# In Fig. 9.32, ABCD is a parallelogram and BC is produced to a point Q such that AD = CQ. If AQ intersect DC at P, show that ar (BPC) = ar (DPQ). [Hint : Join AC.]

**Solution:**

It is given that ABCD is a parallelogram.

AD || BC and AB || DC (Opposite sides of a parallelogram are parallel to each other).

Now, join the points A and C.

Consider ΔAPC and ΔBPC

ΔAPC and ΔBPC are lying on the same base PC and between the same parallels PC and AB.
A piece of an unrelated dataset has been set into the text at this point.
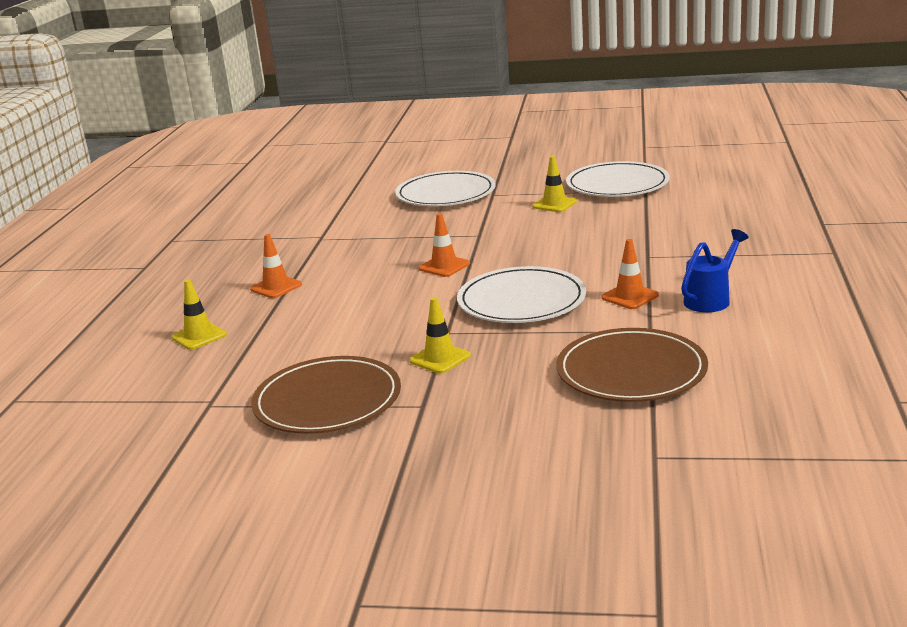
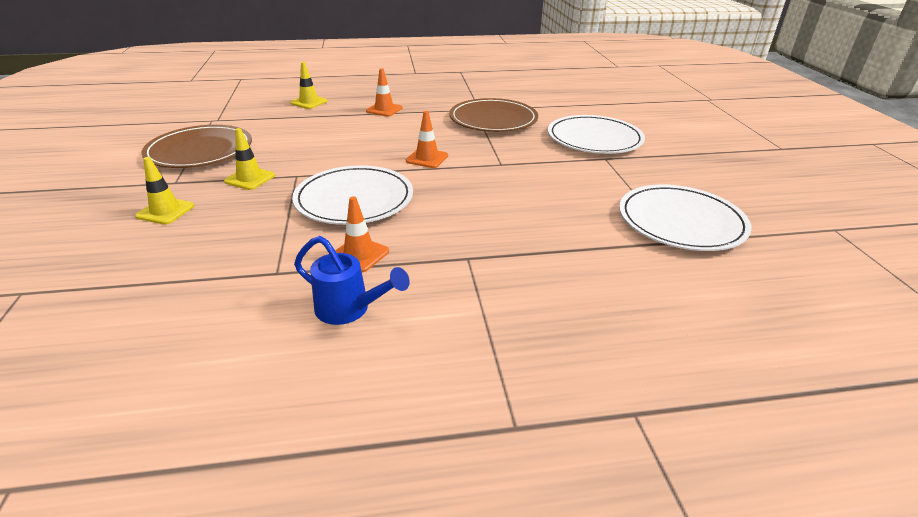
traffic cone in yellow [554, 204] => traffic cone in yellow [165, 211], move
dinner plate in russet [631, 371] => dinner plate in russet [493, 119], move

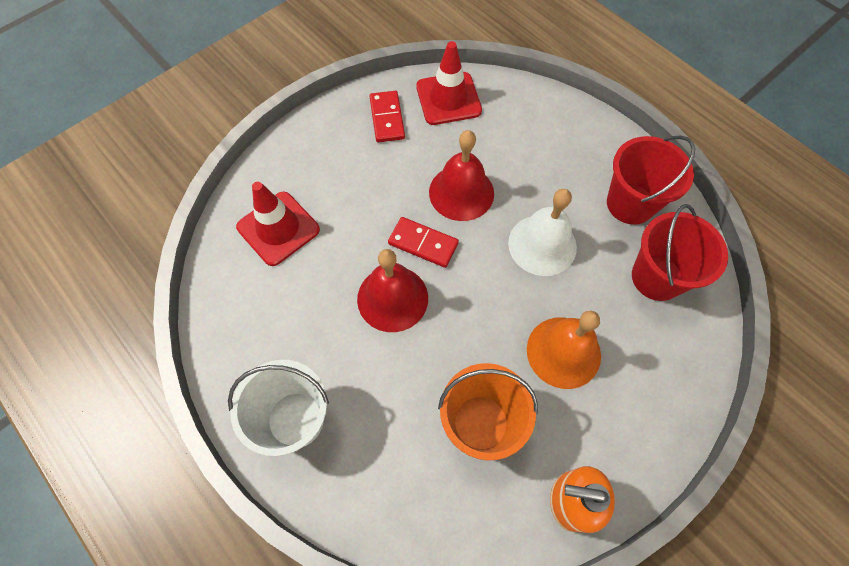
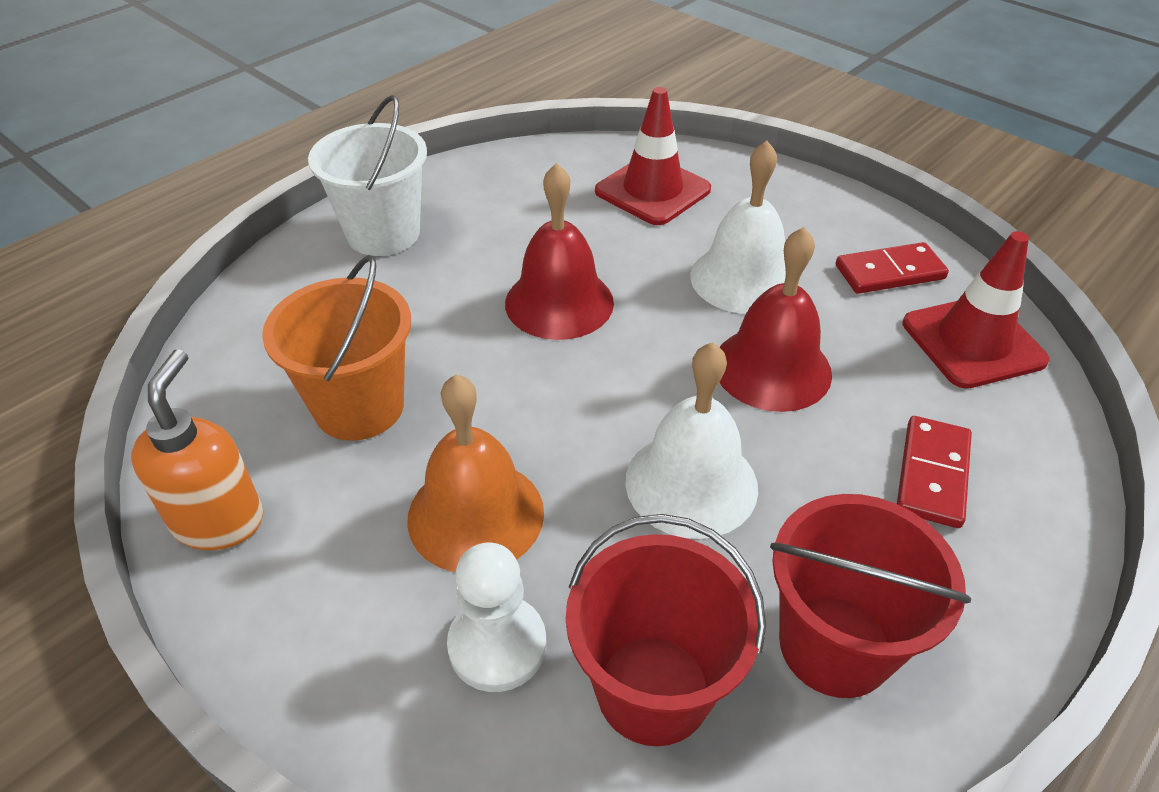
domino piece in crimson [423, 244] => domino piece in crimson [932, 474], move
nothing => chess pawn in white [497, 645]
nothing => hand bell in white [743, 279]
According to Theorem 9.2: Two triangles on the same base (or equal bases) and between the same parallels are equal in area.

Therefore,

Area (ΔAPC) = Area (ΔBPC) ...(1)

In quadrilateral ACQD, it is given that AD = CQ

Since ABCD is a parallelogram,

AD || BC (Opposite sides of a parallelogram are parallel)

CQ is a line segment that is obtained when line segment BC is produced.

∴ AD || CQ

We have,

AD = CQ and AD|| CQ

Hence, ACQD is a parallelogram.

Consider ∆DCQ and ∆ACQ

These are on the same base CQ and between the same parallels CQ and AD.

Therefore,

Area (ΔDCQ) = Area (ΔACQ)

∴ Area (ΔDCQ) - Area (ΔPQC) = Area (ΔACQ) - Area (ΔPQC) [Subtracting Area (ΔPQC) on both sides.]

∴ Area (ΔDPQ) = Area (ΔAPC) ...(2)

From equations (1) and (2), we obtain

Area (ΔBPC) = Area (ΔDPQ), proved.

**Video Solution:**

## In Fig. 9.32, ABCD is a parallelogram and BC is produced to a point Q such that AD = CQ. If AQ intersect DC at P, show that ar (BPC) = ar (DPQ). [Hint : Join AC.]

### Maths NCERT Solutions Class 9 - Chapter 9 Exercise 9.4 Question 4:

**Summary:**

If ABCD is parallelogram and BC is produced to a point Q such that AD = CQ and AQ intersect DC at P in the given figure, then ar (ΔBPC) = ar (ΔDPQ).